The book includes maps of Glen Canyon before the dam, and its footprint now that the waters are receding. A sonar diagram visualizes how Dungeon Canyon — a winding formation of red canyon walls that Porter used for his cover — is still there, although covered with silt and inaccessible in the water. Yet now it’s possible to imagine some distant future when the lake will again become a river, perhaps even before the over 700-feet-high concrete dam crumbles. Klett and Wolfe photographed the many disused houseboats up on blocks, casualties of dwindling day-tripper tourism, and the forgotten possessions from old campsites being revealed like layers in time. They also documented the chalky ring circling the lake, these whitewashed sections of stone indicating where water levels have dropped.
“We visited the lake at different times of year, mostly the summer, but also in the fall after the peak tourist season, and we came to feel that we were witness to a scene that was changing,” Klett said. “It felt like the party was ending, and the future of the lake is in question.

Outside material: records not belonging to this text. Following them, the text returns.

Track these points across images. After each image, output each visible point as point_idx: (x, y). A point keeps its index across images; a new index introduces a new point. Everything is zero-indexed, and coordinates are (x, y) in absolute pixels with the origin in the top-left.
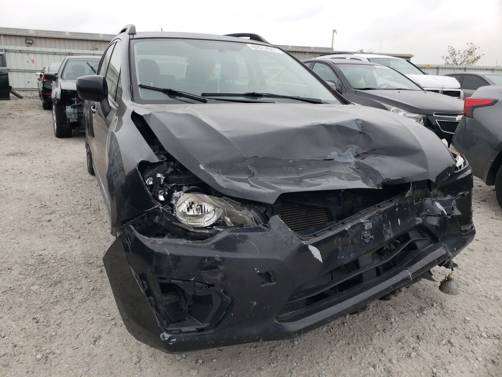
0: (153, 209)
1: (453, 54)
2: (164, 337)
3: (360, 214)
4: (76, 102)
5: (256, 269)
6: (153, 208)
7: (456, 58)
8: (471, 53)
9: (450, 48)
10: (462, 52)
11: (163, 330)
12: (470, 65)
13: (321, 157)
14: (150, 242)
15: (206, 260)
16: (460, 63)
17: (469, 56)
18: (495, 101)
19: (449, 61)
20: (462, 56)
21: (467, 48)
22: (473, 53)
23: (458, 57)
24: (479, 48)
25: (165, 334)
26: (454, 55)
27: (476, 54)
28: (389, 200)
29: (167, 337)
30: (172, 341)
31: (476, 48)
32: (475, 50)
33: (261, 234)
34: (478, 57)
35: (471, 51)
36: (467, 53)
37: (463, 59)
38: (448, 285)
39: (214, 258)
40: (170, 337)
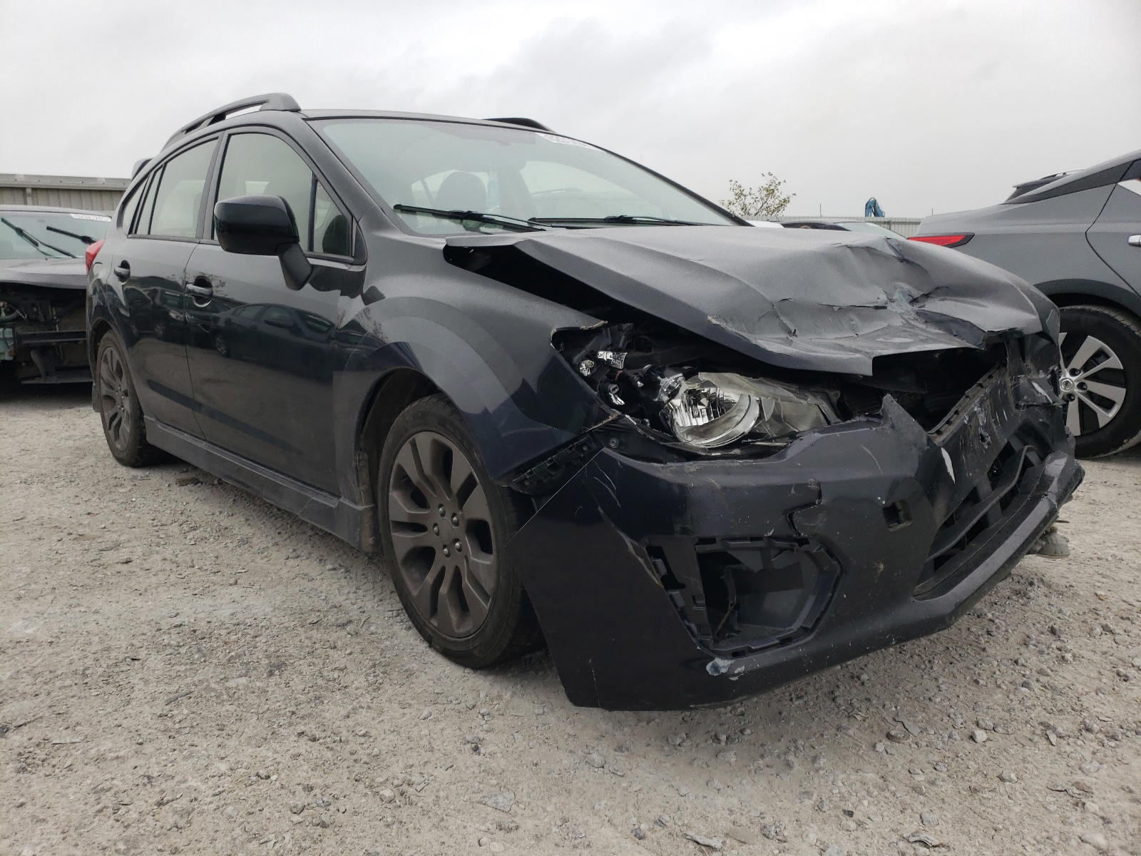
0: (606, 425)
1: (740, 195)
2: (716, 668)
3: (967, 397)
4: (5, 312)
5: (879, 498)
6: (605, 422)
7: (746, 202)
8: (770, 192)
9: (733, 183)
10: (755, 191)
11: (711, 654)
12: (773, 215)
13: (872, 303)
14: (671, 470)
15: (793, 491)
16: (755, 212)
17: (769, 199)
18: (966, 236)
19: (735, 209)
20: (757, 200)
21: (764, 182)
22: (776, 191)
23: (749, 200)
24: (785, 181)
25: (718, 661)
26: (743, 197)
27: (783, 192)
28: (987, 375)
29: (723, 667)
30: (736, 672)
31: (779, 183)
32: (778, 187)
33: (876, 430)
34: (785, 201)
35: (771, 188)
36: (765, 192)
37: (760, 205)
38: (1052, 541)
39: (807, 484)
40: (731, 665)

Towards the end of the project we spent a lot of time at the north end of the lake, where the water drops most of its sediment. There we saw the dead pool, or where plains of river-dropped sediment were forming flats in what were former bays of the lake. Driftwood and debris clung high above the present lake level, where former shorelines had been.”
In 2012 and 2016, they photographed one sediment plain, where lush vegetation is now flourishing along the new channel of the river. As Lake Powell dies, the Colorado River is returning.

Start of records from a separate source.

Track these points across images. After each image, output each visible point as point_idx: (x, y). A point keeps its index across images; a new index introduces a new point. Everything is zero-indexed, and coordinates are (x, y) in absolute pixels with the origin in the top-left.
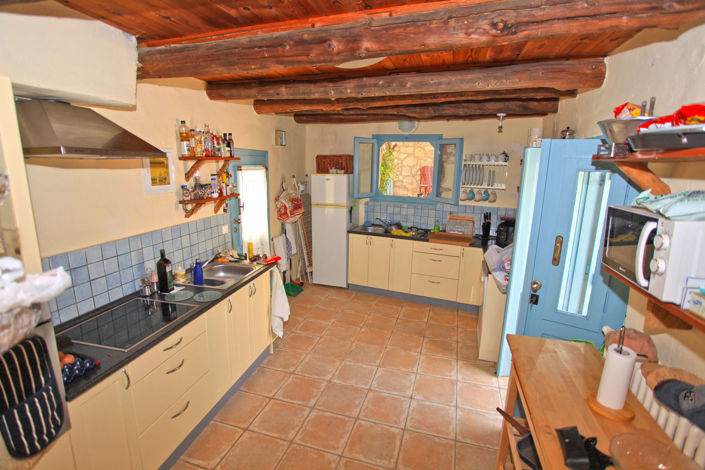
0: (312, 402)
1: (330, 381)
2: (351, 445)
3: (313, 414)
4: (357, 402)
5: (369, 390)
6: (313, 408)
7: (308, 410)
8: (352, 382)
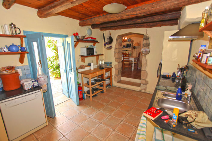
0: (122, 123)
1: (114, 130)
2: (114, 110)
3: (122, 119)
4: (108, 120)
5: (101, 123)
6: (122, 121)
7: (124, 120)
8: (106, 128)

“It was a sign that the processes that formed Glen Canyon were at work once again, and that in the future the canyon would reemerge,” Klett stated. “That was the message of the book, that what had been lost would one day reappear. The only question is if we’ll be around to see it.”
Porter’s book was both a beautiful memorial to Glen Canyon, and an activist protest on why such a loss shouldn’t happen again, an environmental statement echoed in Drowned River. As Solnit writes, “This place with two conflicting names — Glen Canyon for what it had been and will be, Lake Powell for what it has been for half a century — was a good place to think about the madness of the past and the terror of the future, amid the epiphanies of beautiful light and majestic space and the contradiction of the present.”